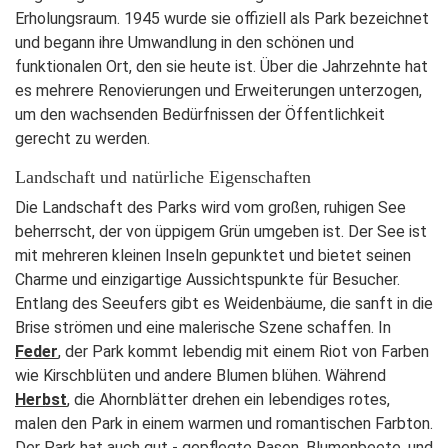
Erholungsraum. 1945 wurde sie offiziell als Park bezeichnet
und begann ihre Umwandlung in den schönen und
funktionalen Ort, den sie heute ist. Über die Jahrzehnte hat
es mehrere Renovierungen und Erweiterungen unterzogen,
um den wachsenden Bedürfnissen der Öffentlichkeit
gerecht zu werden.
Landschaft und natürliche Eigenschaften
Die Landschaft des Parks wird vom großen, ruhigen See
beherrscht, der von üppigem Grün umgeben ist. Der See ist
mit mehreren kleinen Inseln gepunktet und bietet seinen
Charme und einzigartige Aussichtspunkte für Besucher.
Entlang des Seeufers gibt es Weidenbäume, die sanft in die
Brise strömen und eine malerische Szene schaffen. In
Feder
, der Park kommt lebendig mit einem Riot von Farben
wie Kirschblüten und andere Blumen blühen. Während
Herbst
, die Ahornblätter drehen ein lebendiges rotes,
malen den Park in einem warmen und romantischen Farbton.
Der Park hat auch gut - gepflegte Rasen, Blumenbeete, und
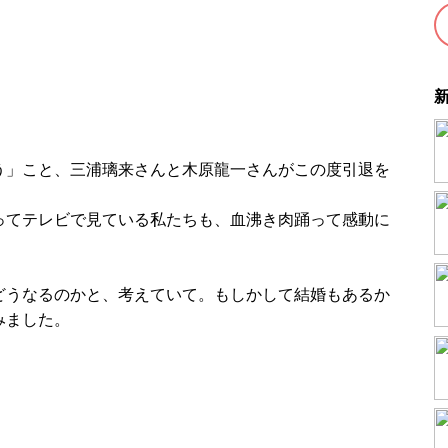
う」こと、三浦璃来さんと木原龍一さんがこの度引退を
ってテレビで見ている私たちも、血沸き肉踊って感動に
どうなるのかと、考えていて。もしかして結婚もあるか
みました。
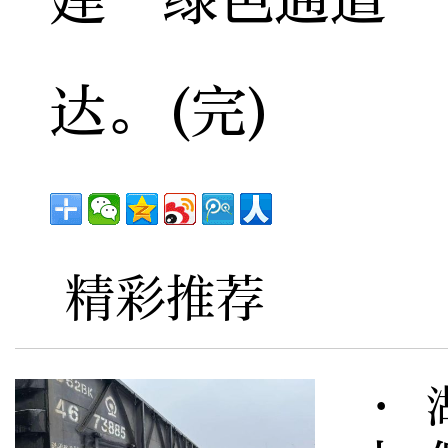
达。(完)
精彩推荐
· 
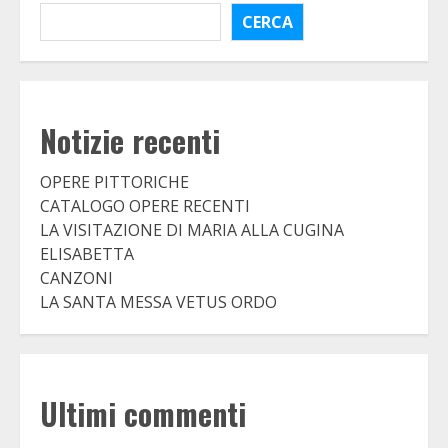
CERCA
Notizie recenti
OPERE PITTORICHE
CATALOGO OPERE RECENTI
LA VISITAZIONE DI MARIA ALLA CUGINA
ELISABETTA
CANZONI
LA SANTA MESSA VETUS ORDO
Ultimi commenti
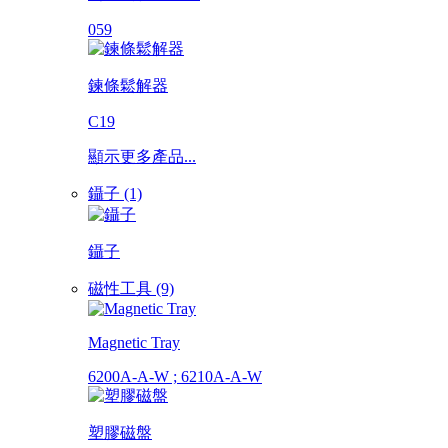
059
鍊條鬆解器
C19
顯示更多產品...
鑷子 (1)
鑷子
磁性工具 (9)
Magnetic Tray
6200A-A-W ; 6210A-A-W
塑膠磁盤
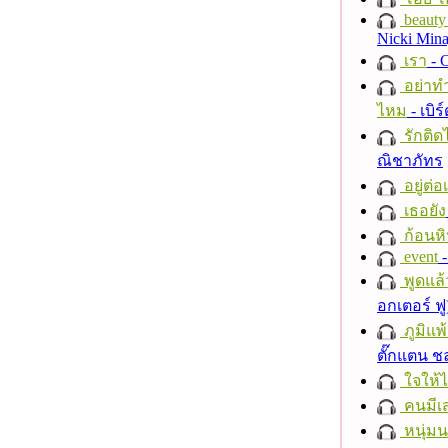
beauty 
Nicki Mina
เรา
- C
อย่าทำ
ไหม
- เบิ
รักติด
ณิชาภัทร
อยู่ต่
เธอยัง
ก้อนหิ
event
-
พูดแล้
อกเตอร์ ฟู
ภูมิแพ
ตั๊กแตน 
ใจให้
คนมีเส
หนุ่ม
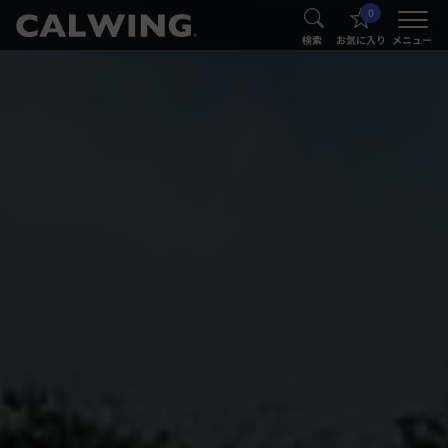
0
®
®
検索
お気に入り
メニュー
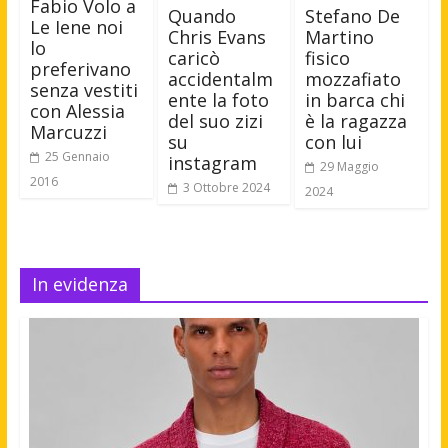
Fabio Volo a
Quando
Stefano De
Le Iene noi
Chris Evans
Martino
lo
caricò
fisico
preferivano
accidentalm
mozzafiato
senza vestiti
ente la foto
in barca chi
con Alessia
del suo zizi
è la ragazza
Marcuzzi
su
con lui
25 Gennaio
instagram
29 Maggio
2016
3 Ottobre 2024
2024
In evidenza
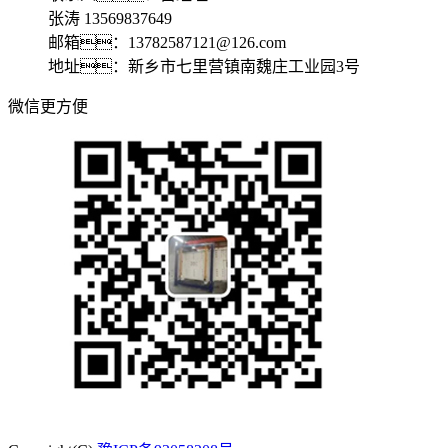
张涛 13569837649
邮箱：13782587121@126.com
地址：新乡市七里营镇南魏庄工业园3号
微信更方便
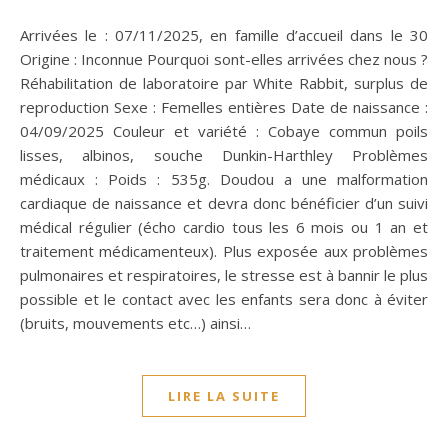
Arrivées le : 07/11/2025, en famille d’accueil dans le 30
Origine : Inconnue Pourquoi sont-elles arrivées chez nous ?
Réhabilitation de laboratoire par White Rabbit, surplus de
reproduction Sexe : Femelles entières Date de naissance :
04/09/2025 Couleur et variété : Cobaye commun poils
lisses, albinos, souche Dunkin-Harthley Problèmes
médicaux : Poids : 535g. Doudou a une malformation
cardiaque de naissance et devra donc bénéficier d’un suivi
médical régulier (écho cardio tous les 6 mois ou 1 an et
traitement médicamenteux). Plus exposée aux problèmes
pulmonaires et respiratoires, le stresse est à bannir le plus
possible et le contact avec les enfants sera donc à éviter
(bruits, mouvements etc…) ainsi…
LIRE LA SUITE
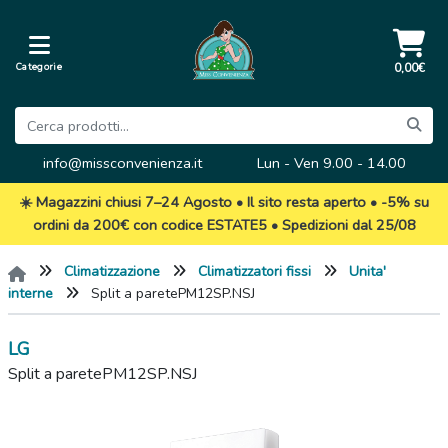
Categorie
0,00€
info@missconvenienza.it
Lun - Ven 9.00 - 14.00
☀️ Magazzini chiusi 7–24 Agosto • Il sito resta aperto • -5% su
ordini da 200€ con codice ESTATE5 • Spedizioni dal 25/08
Climatizzazione
Climatizzatori fissi
Unita'
interne
Split a paretePM12SP.NSJ
LG
Split a paretePM12SP.NSJ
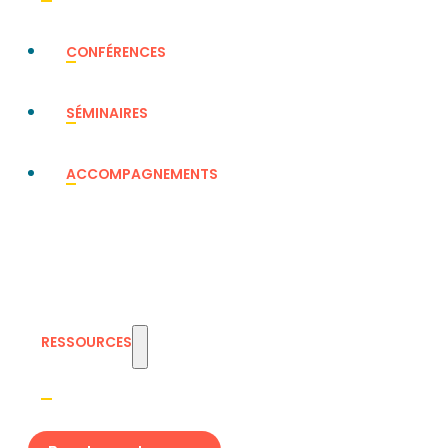
CONFÉRENCES
SÉMINAIRES
ACCOMPAGNEMENTS
RESSOURCES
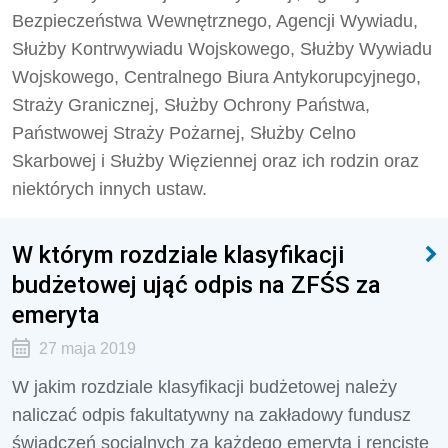
Bezpieczeństwa Wewnętrznego, Agencji Wywiadu,
Służby Kontrwywiadu Wojskowego, Służby Wywiadu
Wojskowego, Centralnego Biura Antykorupcyjnego,
Straży Granicznej, Służby Ochrony Państwa,
Państwowej Straży Pożarnej, Służby Celno
Skarbowej i Służby Więziennej oraz ich rodzin oraz
niektórych innych ustaw.
W którym rozdziale klasyfikacji
budżetowej ująć odpis na ZFŚS za
emeryta
27 maja 2019
W jakim rozdziale klasyfikacji budżetowej należy
naliczać odpis fakultatywny na zakładowy fundusz
świadczeń socjalnych za każdego emeryta i rencistę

## Your objective
From the first line of the entries above down to the line holding "Die Landschaft des", quote each line exactly and nothing else, skipping pictures.

## Exercise solution
Erholungsraum. 1945 wurde sie offiziell als Park bezeichnet
und begann ihre Umwandlung in den schönen und
funktionalen Ort, den sie heute ist. Über die Jahrzehnte hat
es mehrere Renovierungen und Erweiterungen unterzogen,
um den wachsenden Bedürfnissen der Öffentlichkeit
gerecht zu werden.
Landschaft und natürliche Eigenschaften
Die Landschaft des Parks wird vom großen, ruhigen See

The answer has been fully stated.